The self-declared Donetsk and Luhansk People’s Republics are supposed to remain part of Ukraine, Russian Foreign Minister Sergei Lavrov told the rg.ru news site in an interview published on May 19. “They have presented their proposals for the constitution,” he said. “The language refers precisely to that status stipulated by the Minsk accords – the ‘republics’ will be a part of Ukraine and constitutional reforms will take place to fortify it on a permanent basis.”
Zenon Zawada: The Minsk accords make no mention of any autonomy for any republics within Ukraine’s territory. They do refer to constitutional reforms that call for some form of decentralization. They also create a special status for those districts of the Donetsk and Luhansk regions that are separatist-controlled.
From the Ukrainian standpoint, these positions are designed to ensure their failure to self-govern and eventually return to a unitary, not federalized, Ukrainian state. Creating two new autonomous republics within the boundaries of Ukraine would legalize a permanent Russian military and political presence within Ukraine’s borders and undermine any attempts to integrate with Western institutions. That’s why that position is unacceptable to the West or the Ukrainian government.
After the initial failure of the Novorossiya project, which envisaged most of southeastern Ukraine joining the Donbas rebellion, the Russian government had to adopt an alternative strategy. That became using the armed conflict in Donbas as its anchor in Ukraine, aimed at draining its resources, discrediting its government and ultimately undermining its statehood. So far, the conflict has succeeded in undermining economic development and to some extent, Ukraine’s Western integration. So the last thing that Russia wants is to separate the terrorist-controlled territory from Ukraine.

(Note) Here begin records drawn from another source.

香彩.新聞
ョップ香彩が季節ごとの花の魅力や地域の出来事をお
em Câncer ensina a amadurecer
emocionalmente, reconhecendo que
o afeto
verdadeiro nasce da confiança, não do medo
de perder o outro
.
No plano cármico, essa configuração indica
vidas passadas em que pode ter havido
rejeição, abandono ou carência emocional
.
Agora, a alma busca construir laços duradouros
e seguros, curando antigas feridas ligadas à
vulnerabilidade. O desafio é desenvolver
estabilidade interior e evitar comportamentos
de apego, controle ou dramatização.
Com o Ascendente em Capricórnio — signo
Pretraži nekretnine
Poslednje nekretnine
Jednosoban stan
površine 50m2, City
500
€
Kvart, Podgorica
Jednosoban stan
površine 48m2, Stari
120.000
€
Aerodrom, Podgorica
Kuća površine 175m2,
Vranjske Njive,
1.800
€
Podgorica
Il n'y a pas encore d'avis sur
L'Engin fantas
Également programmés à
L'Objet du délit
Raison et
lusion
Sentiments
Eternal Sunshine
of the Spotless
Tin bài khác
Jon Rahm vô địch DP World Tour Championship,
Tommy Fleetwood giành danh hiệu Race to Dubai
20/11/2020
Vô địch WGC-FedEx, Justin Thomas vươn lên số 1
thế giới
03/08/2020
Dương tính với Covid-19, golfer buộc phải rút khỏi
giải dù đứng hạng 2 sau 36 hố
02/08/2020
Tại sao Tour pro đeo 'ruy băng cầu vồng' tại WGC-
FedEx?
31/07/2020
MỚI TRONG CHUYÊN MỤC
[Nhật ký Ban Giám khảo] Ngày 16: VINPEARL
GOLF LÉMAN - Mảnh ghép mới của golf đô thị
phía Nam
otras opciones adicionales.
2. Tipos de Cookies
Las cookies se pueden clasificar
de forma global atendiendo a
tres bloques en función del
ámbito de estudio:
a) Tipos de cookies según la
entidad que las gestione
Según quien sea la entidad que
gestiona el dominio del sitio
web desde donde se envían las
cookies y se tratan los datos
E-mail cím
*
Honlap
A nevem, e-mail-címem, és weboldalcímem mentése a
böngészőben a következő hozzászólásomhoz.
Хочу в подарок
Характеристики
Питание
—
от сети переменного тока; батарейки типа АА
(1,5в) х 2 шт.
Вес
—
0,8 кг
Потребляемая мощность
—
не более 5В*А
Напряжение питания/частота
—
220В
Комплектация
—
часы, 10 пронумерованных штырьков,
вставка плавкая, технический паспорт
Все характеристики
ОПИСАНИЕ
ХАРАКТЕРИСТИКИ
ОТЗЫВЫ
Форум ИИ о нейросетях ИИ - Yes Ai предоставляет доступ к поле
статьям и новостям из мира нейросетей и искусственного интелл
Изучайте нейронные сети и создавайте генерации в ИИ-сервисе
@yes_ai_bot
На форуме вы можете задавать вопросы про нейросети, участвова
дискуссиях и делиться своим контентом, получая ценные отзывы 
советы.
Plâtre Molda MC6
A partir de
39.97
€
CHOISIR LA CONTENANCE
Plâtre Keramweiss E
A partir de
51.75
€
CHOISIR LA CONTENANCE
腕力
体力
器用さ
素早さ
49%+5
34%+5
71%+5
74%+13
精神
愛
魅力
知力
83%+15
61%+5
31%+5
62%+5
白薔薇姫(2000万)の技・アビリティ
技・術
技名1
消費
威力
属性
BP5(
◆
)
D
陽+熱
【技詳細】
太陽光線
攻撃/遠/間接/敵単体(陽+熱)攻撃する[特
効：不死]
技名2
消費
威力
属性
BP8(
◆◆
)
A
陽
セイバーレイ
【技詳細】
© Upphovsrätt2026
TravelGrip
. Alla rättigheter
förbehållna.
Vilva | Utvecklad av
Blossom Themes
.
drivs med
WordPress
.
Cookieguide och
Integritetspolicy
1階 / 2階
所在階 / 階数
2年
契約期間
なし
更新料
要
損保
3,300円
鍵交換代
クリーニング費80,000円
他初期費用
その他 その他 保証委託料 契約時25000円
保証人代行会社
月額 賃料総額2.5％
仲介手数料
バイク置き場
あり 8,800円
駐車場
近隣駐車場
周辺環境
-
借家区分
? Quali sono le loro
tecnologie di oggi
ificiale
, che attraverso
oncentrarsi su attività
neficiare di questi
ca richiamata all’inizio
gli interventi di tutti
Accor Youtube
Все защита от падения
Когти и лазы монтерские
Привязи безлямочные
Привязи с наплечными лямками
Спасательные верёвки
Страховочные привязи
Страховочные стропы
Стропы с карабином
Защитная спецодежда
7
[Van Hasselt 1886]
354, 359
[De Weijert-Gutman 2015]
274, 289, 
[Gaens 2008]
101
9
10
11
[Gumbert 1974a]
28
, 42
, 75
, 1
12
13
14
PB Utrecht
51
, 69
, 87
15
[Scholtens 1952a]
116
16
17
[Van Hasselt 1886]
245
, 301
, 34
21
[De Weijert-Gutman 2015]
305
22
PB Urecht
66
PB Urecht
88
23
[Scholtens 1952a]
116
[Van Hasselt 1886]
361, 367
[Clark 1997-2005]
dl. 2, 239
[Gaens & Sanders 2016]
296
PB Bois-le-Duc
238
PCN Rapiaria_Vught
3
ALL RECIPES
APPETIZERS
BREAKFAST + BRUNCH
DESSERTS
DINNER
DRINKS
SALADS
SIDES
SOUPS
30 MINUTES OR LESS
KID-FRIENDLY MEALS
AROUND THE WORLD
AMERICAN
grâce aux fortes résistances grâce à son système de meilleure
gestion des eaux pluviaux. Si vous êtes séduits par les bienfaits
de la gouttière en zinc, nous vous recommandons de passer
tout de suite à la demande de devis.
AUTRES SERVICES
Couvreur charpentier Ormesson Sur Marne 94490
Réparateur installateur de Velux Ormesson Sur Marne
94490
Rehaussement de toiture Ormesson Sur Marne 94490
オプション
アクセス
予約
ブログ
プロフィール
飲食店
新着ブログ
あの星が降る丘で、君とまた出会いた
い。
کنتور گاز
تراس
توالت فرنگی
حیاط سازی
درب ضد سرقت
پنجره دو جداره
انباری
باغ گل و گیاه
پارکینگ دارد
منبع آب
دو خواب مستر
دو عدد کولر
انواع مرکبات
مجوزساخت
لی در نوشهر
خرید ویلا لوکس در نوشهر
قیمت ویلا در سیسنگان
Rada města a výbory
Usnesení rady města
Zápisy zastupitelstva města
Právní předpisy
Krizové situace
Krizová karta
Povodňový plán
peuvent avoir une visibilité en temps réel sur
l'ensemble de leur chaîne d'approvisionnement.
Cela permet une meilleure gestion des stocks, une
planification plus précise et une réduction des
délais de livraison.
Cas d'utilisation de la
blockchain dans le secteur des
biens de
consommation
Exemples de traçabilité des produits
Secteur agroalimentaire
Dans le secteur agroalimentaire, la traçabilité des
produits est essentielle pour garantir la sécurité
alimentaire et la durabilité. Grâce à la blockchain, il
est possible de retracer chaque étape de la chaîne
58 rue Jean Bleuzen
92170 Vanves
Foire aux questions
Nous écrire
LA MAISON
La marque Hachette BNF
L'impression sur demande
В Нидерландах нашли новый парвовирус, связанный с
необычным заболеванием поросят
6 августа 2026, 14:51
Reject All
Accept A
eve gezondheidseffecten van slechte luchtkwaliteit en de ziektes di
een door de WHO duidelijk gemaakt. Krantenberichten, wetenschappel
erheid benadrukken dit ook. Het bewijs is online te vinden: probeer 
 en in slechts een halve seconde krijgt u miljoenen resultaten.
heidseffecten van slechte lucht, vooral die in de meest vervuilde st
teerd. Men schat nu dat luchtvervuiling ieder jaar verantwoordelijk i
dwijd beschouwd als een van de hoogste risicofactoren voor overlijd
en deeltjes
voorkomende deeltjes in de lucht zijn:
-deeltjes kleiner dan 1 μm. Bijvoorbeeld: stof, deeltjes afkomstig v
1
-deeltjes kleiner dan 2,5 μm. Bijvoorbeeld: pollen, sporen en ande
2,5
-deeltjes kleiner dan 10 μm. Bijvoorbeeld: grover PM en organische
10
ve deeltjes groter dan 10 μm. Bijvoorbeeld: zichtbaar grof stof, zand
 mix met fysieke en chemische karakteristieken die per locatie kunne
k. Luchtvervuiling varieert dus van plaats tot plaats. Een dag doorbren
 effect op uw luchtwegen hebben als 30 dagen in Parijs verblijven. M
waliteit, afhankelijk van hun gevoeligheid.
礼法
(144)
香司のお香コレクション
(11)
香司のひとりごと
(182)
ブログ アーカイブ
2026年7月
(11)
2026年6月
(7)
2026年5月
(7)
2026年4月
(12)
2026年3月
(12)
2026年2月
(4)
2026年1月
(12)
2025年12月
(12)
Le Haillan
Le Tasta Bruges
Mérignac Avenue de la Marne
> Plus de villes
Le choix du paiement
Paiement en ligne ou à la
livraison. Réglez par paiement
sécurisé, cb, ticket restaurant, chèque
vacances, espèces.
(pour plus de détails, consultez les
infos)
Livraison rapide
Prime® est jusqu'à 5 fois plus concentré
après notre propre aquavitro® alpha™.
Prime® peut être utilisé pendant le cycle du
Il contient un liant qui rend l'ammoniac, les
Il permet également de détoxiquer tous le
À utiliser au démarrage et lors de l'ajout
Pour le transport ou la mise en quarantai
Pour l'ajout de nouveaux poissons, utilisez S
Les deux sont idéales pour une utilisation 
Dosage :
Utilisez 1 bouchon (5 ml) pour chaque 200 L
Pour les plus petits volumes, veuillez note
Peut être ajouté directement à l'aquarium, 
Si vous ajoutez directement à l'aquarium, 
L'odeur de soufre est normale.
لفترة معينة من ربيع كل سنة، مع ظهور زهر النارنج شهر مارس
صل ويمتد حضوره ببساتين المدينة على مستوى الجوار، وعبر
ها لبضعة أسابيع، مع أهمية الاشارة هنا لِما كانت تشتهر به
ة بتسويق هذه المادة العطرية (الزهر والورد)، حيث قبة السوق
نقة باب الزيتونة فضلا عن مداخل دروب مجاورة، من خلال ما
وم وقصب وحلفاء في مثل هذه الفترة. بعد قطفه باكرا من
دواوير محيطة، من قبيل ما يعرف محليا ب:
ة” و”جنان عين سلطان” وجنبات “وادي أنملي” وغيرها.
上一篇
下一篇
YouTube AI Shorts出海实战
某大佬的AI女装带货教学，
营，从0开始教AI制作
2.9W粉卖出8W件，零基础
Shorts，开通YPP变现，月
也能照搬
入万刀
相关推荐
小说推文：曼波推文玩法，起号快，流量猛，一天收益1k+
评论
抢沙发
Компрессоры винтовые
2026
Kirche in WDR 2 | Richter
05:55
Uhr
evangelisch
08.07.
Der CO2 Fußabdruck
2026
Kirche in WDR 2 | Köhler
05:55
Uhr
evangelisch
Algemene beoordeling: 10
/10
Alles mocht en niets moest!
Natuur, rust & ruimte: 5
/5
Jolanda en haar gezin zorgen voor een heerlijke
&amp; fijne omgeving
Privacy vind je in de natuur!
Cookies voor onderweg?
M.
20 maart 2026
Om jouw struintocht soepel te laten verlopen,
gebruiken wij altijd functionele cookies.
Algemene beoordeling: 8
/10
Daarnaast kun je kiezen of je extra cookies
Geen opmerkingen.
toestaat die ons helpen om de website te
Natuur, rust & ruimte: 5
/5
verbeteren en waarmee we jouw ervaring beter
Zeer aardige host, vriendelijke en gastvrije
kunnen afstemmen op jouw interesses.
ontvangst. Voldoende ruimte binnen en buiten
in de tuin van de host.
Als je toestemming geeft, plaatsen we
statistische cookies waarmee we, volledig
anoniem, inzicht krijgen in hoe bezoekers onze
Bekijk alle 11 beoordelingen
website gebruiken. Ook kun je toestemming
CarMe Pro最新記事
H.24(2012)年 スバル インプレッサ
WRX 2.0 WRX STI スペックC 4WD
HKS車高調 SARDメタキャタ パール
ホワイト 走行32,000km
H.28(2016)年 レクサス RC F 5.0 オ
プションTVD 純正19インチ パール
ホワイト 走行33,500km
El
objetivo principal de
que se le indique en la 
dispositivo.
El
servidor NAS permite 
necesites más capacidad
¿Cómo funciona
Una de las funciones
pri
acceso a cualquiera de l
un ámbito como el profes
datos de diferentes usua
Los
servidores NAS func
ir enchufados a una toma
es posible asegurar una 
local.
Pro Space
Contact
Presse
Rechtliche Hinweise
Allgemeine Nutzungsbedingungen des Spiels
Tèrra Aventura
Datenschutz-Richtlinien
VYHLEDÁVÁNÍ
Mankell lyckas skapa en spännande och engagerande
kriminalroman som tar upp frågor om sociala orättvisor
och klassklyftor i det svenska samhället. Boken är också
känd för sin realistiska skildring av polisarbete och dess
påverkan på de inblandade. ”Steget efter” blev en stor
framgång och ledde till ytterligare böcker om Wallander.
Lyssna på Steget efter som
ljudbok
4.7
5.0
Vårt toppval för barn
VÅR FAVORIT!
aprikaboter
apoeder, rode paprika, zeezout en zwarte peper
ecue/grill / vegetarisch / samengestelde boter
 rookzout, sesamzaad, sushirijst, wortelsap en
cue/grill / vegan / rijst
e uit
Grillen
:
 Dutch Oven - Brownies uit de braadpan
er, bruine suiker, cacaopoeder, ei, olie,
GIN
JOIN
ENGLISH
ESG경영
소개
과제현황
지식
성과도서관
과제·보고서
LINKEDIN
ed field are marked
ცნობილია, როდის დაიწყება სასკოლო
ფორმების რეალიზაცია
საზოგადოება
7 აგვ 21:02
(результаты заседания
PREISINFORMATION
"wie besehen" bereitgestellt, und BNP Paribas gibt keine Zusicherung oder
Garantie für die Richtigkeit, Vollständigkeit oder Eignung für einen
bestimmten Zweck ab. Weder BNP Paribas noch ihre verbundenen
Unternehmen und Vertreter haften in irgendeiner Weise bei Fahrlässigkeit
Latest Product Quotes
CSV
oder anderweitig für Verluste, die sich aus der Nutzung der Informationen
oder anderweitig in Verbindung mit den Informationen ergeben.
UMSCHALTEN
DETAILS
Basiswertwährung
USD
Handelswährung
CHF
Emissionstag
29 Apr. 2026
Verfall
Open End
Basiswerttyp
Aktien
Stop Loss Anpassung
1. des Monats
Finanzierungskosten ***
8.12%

We believe the Russian government is still holding out hope that other southeastern Ukrainian regions will launch separatist movements in the next few years. The thinking is that these residents will become so dissatisfied with the economic degradation that they will align with Russia (or the Novorossiya movement) to gain some economic relief in the form of cheap energy resources. Therefore, the geopolitical game being played out consists of whether the Ukrainian state will first collapse and disintegrate from Russian pressure, or whether the Putin regime will collapse from Western pressure.